Lattes are the drink of choice at the Music Cafe, a year-old coffeehouse and performance space in Damascus. "We're in a dry town, so we can't serve alcohol," explains owner Kurt Esche, but he says the lack of booze hasn't hurt. "There's a lot of people that don't want to be in a bar atmosphere, so it does help with that."
Live music is featured every Friday and Saturday night, with bands setting up in a corner of the brightly lit room across from the espresso bar and next to bookcases holding well-thumbed paperback books and board games. There's a $5 cover, but children younger than 12 are admitted free, so families come in and find tables where they can sit and enjoy the music, stuffed animals and coloring books in tow.
Don't expect to hear any Wiggles, though. The Music Cafe has featured the likes of the Blues Vultures, a rootsy rock band led by former Kix guitarist Ronnie Younkins, and up-and-coming honky-tonk singer Ty Braddock. The bluesy Mary Shaver Band is headlining the cafe's first-anniversary celebration Aug. 18. "We don't have one set genre" of music, Esche says. "It's a lot of classic rock and country and blues, but it's a variety of everything. We're not stale."

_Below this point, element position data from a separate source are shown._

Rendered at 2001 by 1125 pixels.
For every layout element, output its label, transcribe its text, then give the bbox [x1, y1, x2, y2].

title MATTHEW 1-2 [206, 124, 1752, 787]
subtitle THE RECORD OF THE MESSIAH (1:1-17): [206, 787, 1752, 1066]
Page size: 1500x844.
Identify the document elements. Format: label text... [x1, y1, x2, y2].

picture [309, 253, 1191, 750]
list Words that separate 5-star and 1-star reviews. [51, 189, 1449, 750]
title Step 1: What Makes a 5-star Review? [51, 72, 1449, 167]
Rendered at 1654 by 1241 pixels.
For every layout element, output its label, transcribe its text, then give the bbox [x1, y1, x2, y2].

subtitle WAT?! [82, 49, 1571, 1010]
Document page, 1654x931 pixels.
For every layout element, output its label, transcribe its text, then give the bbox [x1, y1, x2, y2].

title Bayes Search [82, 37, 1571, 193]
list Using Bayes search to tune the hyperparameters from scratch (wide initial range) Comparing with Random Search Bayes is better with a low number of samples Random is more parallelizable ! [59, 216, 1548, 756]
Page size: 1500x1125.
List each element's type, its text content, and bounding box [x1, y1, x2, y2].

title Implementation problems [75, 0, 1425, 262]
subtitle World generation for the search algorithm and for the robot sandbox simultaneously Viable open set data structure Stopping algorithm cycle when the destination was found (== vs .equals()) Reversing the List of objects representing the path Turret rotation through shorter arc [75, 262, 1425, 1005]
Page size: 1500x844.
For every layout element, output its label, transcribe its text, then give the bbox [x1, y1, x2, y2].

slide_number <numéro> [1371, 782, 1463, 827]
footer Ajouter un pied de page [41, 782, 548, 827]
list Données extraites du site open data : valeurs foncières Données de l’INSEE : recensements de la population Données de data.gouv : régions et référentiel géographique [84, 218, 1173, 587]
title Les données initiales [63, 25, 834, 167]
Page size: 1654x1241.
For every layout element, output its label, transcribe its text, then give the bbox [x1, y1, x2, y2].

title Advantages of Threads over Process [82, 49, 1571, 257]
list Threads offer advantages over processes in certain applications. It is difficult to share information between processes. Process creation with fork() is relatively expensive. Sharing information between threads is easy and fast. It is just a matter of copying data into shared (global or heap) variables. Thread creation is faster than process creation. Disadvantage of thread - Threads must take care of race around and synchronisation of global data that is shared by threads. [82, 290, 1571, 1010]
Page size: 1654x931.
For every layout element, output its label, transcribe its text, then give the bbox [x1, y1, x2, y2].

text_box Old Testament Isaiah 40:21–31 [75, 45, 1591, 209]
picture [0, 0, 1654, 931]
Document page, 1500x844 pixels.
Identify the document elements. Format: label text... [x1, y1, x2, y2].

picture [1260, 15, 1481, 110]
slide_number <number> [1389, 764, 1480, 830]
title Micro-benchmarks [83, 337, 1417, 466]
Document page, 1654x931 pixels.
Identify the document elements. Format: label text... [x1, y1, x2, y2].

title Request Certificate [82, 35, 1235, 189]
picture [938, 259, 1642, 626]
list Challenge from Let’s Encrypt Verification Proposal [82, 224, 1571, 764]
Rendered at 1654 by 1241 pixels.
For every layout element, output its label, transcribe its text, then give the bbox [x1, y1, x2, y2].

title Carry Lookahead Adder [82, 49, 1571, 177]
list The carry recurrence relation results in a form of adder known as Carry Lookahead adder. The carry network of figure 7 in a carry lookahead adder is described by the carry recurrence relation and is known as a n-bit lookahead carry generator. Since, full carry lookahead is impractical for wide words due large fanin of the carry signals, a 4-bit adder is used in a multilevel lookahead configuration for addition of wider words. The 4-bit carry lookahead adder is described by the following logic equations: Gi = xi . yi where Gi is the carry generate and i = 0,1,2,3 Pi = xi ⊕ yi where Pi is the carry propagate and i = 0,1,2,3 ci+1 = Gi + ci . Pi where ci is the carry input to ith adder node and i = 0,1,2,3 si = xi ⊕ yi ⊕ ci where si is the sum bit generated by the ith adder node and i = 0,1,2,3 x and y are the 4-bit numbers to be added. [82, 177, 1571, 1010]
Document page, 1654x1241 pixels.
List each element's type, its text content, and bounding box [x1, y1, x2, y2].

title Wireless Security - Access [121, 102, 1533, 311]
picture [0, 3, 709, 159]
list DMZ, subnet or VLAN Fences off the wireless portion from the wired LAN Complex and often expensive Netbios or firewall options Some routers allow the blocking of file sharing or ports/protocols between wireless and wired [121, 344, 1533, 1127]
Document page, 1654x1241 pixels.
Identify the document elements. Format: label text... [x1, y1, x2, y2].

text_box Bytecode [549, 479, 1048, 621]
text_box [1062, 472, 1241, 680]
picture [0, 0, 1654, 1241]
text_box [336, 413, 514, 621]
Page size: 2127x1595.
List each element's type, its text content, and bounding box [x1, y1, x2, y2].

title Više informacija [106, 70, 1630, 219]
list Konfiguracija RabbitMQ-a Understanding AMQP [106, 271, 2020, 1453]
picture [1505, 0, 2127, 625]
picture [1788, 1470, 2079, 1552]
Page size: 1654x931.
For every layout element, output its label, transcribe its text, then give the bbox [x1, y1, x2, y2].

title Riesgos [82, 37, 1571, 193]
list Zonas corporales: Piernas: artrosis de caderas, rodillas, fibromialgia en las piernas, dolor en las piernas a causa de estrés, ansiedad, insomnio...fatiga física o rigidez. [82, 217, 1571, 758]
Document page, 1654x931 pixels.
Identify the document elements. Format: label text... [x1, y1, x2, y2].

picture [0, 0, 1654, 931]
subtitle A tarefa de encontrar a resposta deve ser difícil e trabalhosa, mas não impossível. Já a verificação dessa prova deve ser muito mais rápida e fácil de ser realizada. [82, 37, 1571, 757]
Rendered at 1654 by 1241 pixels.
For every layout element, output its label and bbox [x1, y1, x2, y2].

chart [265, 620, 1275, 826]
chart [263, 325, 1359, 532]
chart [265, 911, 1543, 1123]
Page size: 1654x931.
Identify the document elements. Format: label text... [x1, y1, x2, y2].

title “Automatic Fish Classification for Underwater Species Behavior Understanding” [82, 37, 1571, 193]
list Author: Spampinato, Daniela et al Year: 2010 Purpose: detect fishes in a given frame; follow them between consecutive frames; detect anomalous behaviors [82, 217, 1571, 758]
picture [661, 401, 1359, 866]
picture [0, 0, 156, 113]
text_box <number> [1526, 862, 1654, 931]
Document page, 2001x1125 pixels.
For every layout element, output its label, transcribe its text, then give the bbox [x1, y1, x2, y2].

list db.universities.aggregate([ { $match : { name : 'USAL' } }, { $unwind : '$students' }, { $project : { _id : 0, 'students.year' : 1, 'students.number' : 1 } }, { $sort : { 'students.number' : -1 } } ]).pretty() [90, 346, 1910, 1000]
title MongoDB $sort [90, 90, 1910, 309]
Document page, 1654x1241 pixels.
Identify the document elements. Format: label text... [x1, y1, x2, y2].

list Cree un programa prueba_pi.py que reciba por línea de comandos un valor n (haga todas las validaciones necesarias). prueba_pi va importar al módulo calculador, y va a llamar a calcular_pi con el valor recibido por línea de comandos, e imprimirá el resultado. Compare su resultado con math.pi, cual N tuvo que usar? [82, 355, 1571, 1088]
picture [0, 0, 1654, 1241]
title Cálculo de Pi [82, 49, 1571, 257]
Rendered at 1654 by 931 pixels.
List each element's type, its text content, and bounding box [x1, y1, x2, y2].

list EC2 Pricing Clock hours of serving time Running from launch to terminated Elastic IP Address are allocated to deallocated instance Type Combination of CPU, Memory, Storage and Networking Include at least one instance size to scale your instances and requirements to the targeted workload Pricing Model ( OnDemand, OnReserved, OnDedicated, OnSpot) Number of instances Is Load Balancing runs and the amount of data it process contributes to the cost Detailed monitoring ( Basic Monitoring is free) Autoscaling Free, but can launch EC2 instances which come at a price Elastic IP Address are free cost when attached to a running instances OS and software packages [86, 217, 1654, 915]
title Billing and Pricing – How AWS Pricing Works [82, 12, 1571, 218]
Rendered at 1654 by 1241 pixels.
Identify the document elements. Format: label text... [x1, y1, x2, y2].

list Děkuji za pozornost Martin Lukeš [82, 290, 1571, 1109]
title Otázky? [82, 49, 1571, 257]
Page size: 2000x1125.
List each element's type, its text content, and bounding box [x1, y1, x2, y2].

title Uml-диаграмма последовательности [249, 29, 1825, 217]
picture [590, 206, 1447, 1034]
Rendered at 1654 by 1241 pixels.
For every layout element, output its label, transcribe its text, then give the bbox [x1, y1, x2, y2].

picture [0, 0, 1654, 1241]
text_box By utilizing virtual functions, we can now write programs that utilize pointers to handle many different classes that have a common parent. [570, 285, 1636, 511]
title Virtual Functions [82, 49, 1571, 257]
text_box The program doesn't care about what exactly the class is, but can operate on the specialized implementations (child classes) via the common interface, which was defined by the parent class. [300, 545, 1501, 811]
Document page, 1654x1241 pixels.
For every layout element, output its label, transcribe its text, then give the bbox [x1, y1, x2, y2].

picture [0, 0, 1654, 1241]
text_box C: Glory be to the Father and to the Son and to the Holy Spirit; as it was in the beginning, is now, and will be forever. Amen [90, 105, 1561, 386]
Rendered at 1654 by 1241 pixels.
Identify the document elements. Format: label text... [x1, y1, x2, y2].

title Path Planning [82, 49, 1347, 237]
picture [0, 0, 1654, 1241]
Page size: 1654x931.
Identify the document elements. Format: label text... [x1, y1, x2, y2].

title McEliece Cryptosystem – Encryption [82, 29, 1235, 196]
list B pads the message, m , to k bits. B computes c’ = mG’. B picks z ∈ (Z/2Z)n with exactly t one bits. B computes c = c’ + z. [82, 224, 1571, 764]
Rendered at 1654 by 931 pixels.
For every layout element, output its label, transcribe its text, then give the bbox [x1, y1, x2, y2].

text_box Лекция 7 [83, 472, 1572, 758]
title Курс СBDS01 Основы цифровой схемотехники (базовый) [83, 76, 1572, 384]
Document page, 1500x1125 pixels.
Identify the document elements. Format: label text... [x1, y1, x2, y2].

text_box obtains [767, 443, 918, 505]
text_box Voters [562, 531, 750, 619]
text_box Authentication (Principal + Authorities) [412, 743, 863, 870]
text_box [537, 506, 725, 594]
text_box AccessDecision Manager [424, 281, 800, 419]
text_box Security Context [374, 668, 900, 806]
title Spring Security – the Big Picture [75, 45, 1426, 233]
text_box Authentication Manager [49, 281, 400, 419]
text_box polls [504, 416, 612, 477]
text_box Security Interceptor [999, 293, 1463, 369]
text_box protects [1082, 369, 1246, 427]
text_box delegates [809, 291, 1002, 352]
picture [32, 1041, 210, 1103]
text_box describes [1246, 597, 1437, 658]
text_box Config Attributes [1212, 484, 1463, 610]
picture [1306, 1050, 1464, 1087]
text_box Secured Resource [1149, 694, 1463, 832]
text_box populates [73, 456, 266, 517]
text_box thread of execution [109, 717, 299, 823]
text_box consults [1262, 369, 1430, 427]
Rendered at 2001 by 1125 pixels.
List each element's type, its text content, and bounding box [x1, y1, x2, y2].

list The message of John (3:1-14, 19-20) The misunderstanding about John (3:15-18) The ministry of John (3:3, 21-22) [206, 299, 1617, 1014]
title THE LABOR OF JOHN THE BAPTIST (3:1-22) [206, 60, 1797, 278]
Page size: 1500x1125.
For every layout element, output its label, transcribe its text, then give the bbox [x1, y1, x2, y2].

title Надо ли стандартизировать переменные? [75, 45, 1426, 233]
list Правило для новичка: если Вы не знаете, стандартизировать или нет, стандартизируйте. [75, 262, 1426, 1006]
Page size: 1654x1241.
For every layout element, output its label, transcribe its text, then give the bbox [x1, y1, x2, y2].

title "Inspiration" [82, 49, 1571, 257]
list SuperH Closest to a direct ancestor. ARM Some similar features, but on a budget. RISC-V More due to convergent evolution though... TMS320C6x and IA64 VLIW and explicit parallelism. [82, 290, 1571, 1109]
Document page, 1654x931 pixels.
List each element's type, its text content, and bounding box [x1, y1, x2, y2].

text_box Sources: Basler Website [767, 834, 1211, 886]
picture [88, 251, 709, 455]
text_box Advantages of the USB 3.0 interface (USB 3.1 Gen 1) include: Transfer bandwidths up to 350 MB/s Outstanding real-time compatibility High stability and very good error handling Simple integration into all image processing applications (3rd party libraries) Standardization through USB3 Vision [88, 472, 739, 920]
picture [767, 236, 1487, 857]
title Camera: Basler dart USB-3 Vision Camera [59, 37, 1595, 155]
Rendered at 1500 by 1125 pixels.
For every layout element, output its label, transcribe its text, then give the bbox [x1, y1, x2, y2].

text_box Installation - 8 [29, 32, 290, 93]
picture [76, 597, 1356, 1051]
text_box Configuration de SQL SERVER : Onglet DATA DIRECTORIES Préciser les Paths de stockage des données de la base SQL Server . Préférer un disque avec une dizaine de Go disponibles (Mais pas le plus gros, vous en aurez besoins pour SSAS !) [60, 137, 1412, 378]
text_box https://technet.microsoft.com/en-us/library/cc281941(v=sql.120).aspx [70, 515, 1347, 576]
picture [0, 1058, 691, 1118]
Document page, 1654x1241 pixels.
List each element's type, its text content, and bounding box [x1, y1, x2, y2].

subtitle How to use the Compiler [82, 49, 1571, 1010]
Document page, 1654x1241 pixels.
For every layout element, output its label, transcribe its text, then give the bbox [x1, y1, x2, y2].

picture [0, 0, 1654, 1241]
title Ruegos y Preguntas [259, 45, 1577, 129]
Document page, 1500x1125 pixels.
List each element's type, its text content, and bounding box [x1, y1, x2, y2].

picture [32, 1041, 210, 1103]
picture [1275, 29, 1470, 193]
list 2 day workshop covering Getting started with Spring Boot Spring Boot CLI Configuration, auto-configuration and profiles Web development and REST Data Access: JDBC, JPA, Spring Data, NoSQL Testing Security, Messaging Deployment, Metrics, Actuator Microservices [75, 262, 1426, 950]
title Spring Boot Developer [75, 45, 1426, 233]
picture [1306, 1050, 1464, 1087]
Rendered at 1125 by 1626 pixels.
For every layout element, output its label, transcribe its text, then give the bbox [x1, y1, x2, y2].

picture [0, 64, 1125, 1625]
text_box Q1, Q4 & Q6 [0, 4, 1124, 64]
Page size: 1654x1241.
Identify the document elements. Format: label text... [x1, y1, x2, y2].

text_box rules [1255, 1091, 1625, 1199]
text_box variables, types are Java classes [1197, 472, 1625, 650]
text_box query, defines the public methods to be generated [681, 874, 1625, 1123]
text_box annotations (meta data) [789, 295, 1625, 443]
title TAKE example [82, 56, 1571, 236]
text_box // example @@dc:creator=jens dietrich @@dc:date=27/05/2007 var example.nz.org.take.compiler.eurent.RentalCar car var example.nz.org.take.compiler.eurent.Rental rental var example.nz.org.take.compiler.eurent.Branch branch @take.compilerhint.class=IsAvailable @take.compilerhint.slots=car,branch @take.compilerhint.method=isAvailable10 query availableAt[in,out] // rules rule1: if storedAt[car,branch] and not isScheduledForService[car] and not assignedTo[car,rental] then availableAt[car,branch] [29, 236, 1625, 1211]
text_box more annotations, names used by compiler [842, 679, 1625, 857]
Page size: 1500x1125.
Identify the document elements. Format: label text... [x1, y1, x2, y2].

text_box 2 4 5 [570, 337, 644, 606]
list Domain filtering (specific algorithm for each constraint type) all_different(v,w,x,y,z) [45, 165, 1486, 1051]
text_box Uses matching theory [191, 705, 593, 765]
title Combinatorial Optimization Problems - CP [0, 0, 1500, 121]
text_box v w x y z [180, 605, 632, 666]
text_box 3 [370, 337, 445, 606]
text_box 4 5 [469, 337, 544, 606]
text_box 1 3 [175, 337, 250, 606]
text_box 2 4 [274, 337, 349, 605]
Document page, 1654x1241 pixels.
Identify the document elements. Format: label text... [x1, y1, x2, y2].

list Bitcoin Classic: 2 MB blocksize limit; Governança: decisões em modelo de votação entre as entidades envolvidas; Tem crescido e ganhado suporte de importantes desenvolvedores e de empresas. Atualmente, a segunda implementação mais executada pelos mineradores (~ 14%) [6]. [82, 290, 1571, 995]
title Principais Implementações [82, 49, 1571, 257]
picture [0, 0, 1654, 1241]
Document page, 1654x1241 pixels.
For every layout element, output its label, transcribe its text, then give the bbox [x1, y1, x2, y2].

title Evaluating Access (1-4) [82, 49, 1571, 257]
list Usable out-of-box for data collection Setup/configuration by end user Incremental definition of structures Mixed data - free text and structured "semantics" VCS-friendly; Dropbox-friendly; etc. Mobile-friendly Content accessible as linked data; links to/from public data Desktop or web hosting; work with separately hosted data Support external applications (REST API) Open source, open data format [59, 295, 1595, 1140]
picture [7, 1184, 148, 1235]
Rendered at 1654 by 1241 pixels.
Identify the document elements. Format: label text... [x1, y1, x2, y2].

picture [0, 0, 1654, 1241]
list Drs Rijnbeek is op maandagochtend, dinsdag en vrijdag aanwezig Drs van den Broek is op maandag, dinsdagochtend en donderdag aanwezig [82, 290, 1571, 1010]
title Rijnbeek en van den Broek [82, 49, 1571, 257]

Bands perform from 7 or 8 to 10, and the early start helps Mom and Dad catch the band before the kids need to go to bed. An open mike is held Tuesdays and Thursdays.
Though the Music Cafe lacks the standard trappings of a rock-and-roll venue -- beer, dim lights, an 18-and-older crowd -- the sound is great, and the espresso and frozen frappe drinks are well-made. Don't forget to peruse the selection of local CDs while you're waiting for your drink.